Transcribe the listing exactly, skipping every picture.

* SOURCE RECORDS:
----------------------------------------

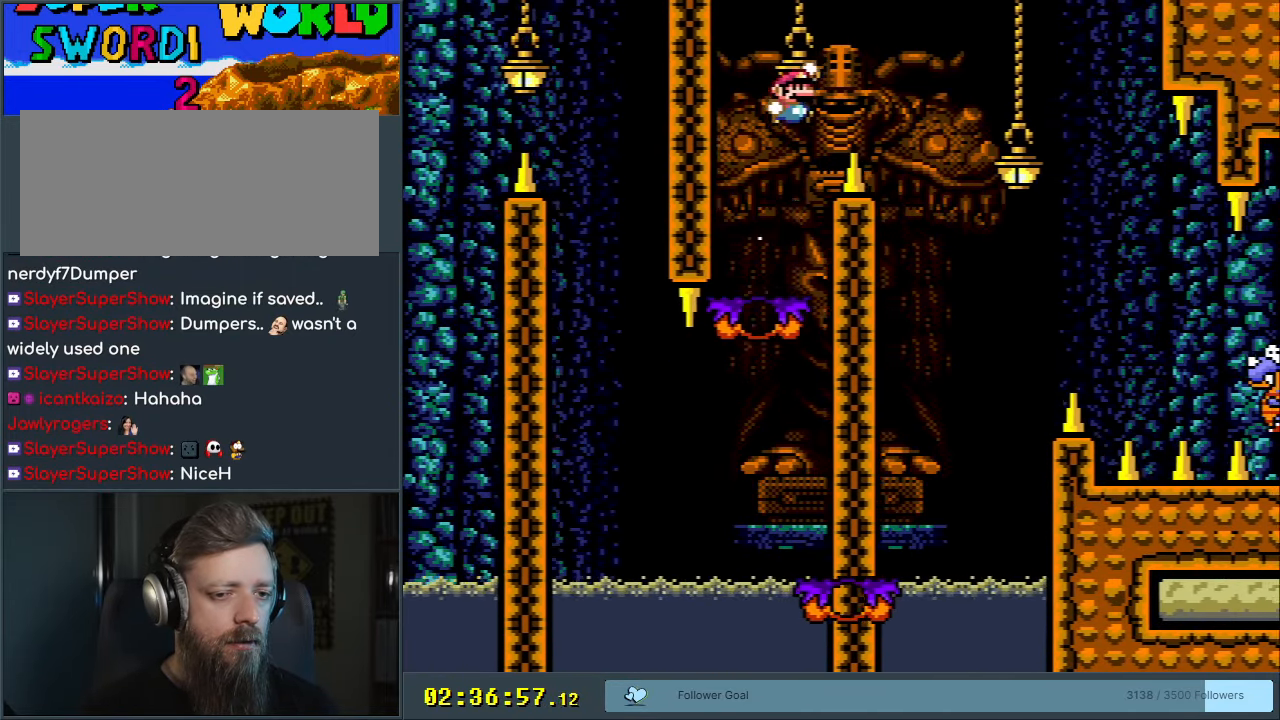
{"buttons": ["B", "Y", "DPAD_RIGHT"], "events": [[383, "B", "up"], [450, "B", "down"]]}
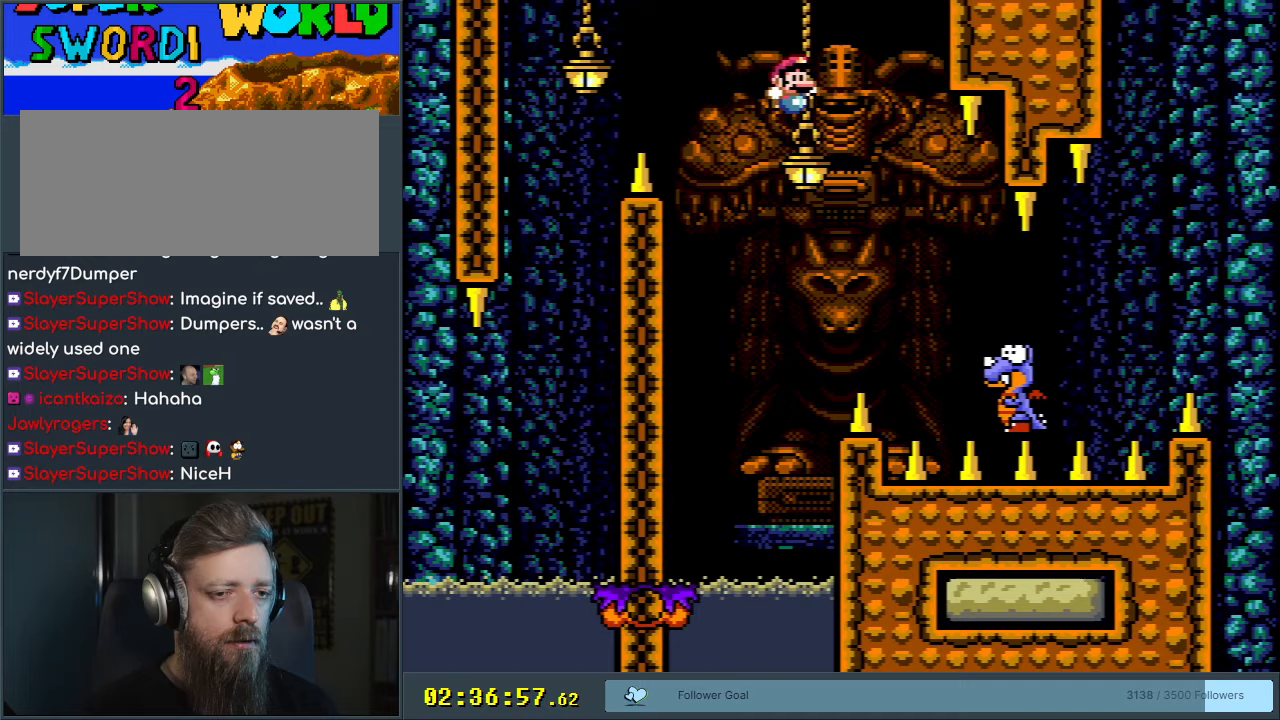
{"buttons": ["B", "Y", "DPAD_LEFT"], "events": [[217, "DPAD_RIGHT", "up"], [283, "DPAD_LEFT", "down"]]}
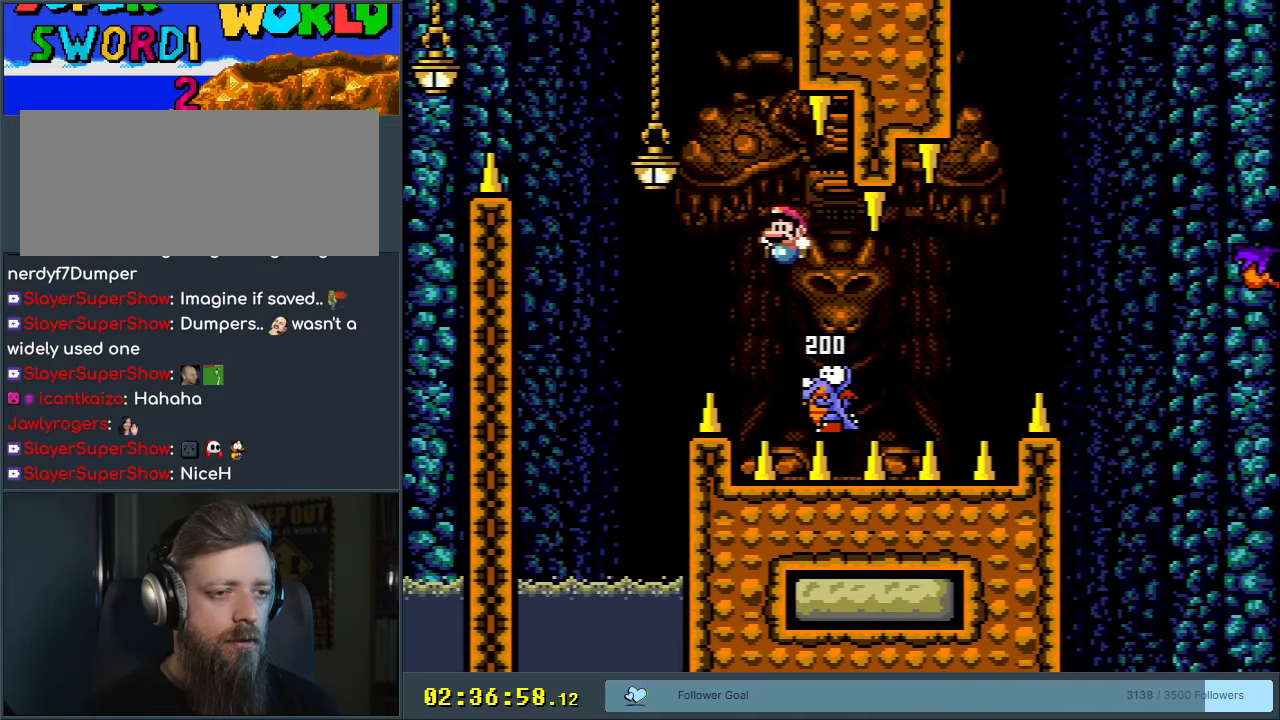
{"buttons": ["B", "Y", "DPAD_RIGHT"], "events": [[167, "DPAD_LEFT", "up"], [233, "DPAD_RIGHT", "down"], [383, "DPAD_RIGHT", "up"], [483, "DPAD_RIGHT", "down"]]}
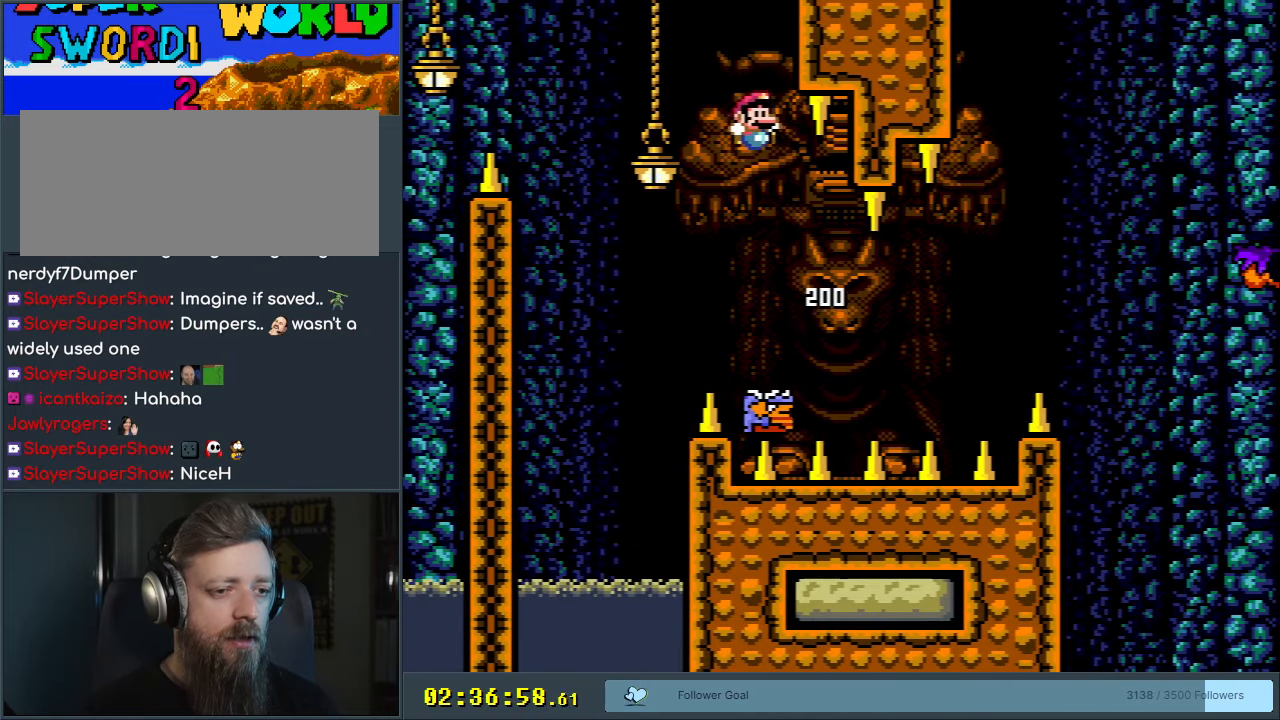
{"buttons": ["B", "Y", "DPAD_RIGHT"], "events": [[117, "DPAD_RIGHT", "up"], [200, "DPAD_RIGHT", "down"]]}
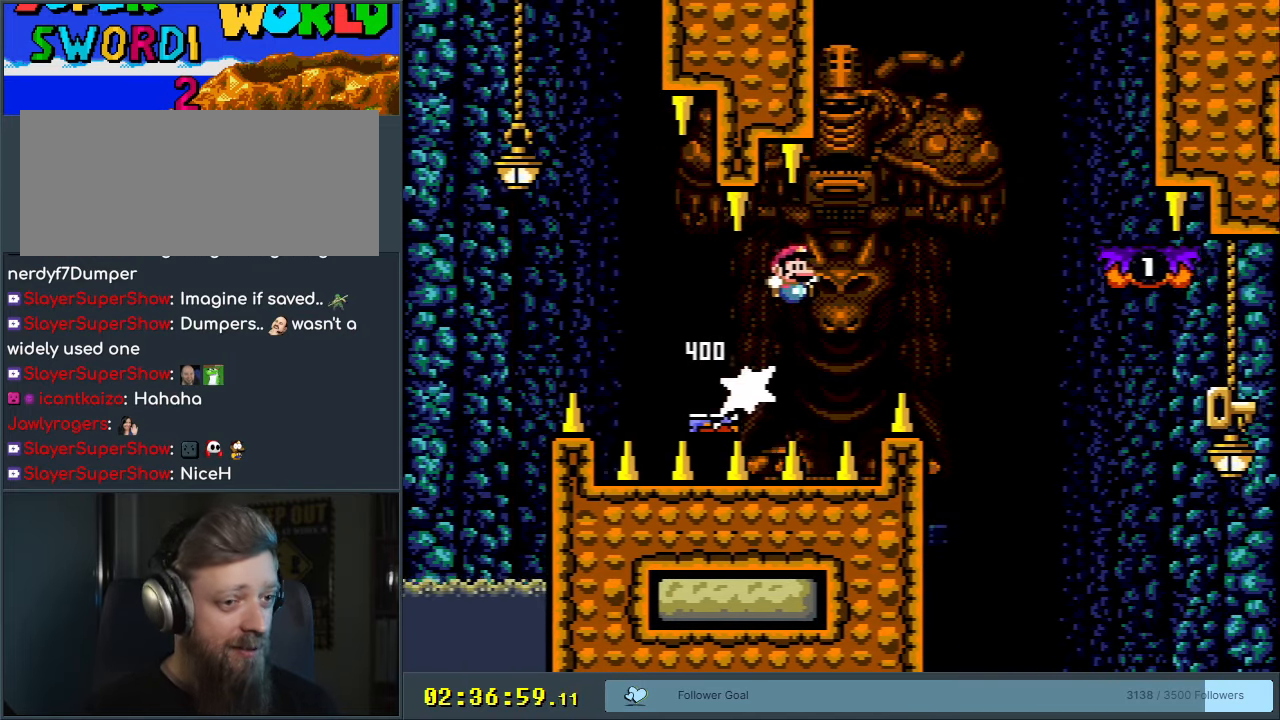
{"buttons": ["B", "Y"], "events": [[500, "DPAD_RIGHT", "up"]]}
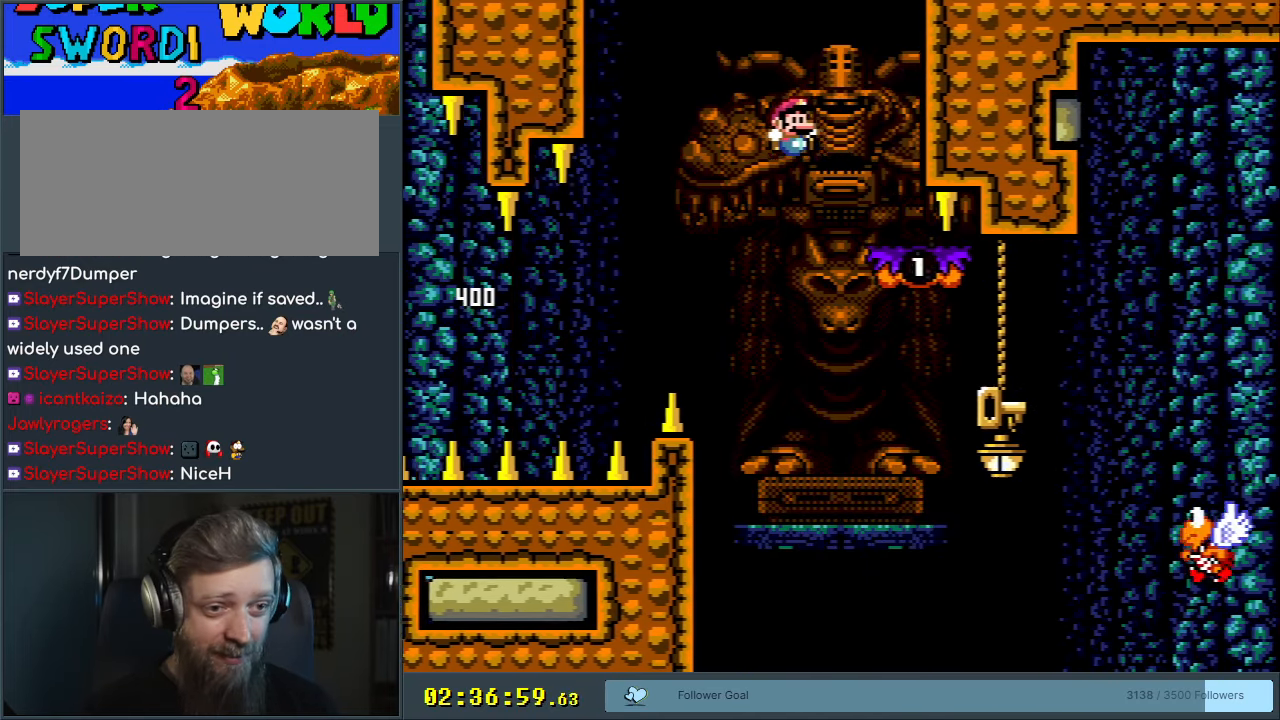
{"buttons": ["Y"], "events": [[50, "B", "up"], [117, "DPAD_LEFT", "down"], [117, "Y", "up"], [150, "Y", "down"], [233, "B", "down"], [367, "B", "up"], [400, "DPAD_LEFT", "up"]]}
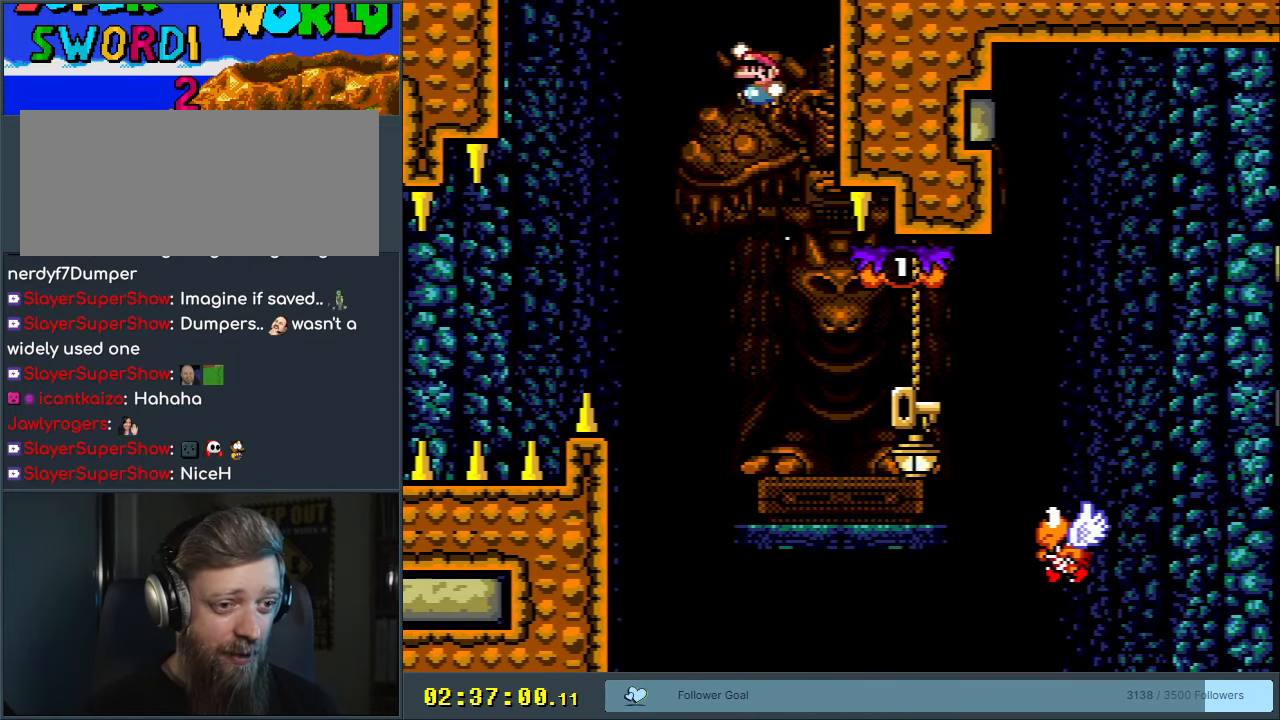
{"buttons": ["B", "Y"], "events": [[33, "DPAD_RIGHT", "down"], [50, "B", "down"], [233, "DPAD_RIGHT", "up"], [283, "DPAD_RIGHT", "down"], [383, "DPAD_RIGHT", "up"]]}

----------------------------------------

* ANSWER BOX:
{"buttons": ["B", "Y", "DPAD_RIGHT"], "events": [[383, "B", "up"], [450, "B", "down"]]}
{"buttons": ["B", "Y", "DPAD_LEFT"], "events": [[217, "DPAD_RIGHT", "up"], [283, "DPAD_LEFT", "down"]]}
{"buttons": ["B", "Y", "DPAD_RIGHT"], "events": [[167, "DPAD_LEFT", "up"], [233, "DPAD_RIGHT", "down"], [383, "DPAD_RIGHT", "up"], [483, "DPAD_RIGHT", "down"]]}
{"buttons": ["B", "Y", "DPAD_RIGHT"], "events": [[117, "DPAD_RIGHT", "up"], [200, "DPAD_RIGHT", "down"]]}
{"buttons": ["B", "Y"], "events": [[500, "DPAD_RIGHT", "up"]]}
{"buttons": ["Y"], "events": [[50, "B", "up"], [117, "DPAD_LEFT", "down"], [117, "Y", "up"], [150, "Y", "down"], [233, "B", "down"], [367, "B", "up"], [400, "DPAD_LEFT", "up"]]}
{"buttons": ["B", "Y"], "events": [[33, "DPAD_RIGHT", "down"], [50, "B", "down"], [233, "DPAD_RIGHT", "up"], [283, "DPAD_RIGHT", "down"], [383, "DPAD_RIGHT", "up"]]}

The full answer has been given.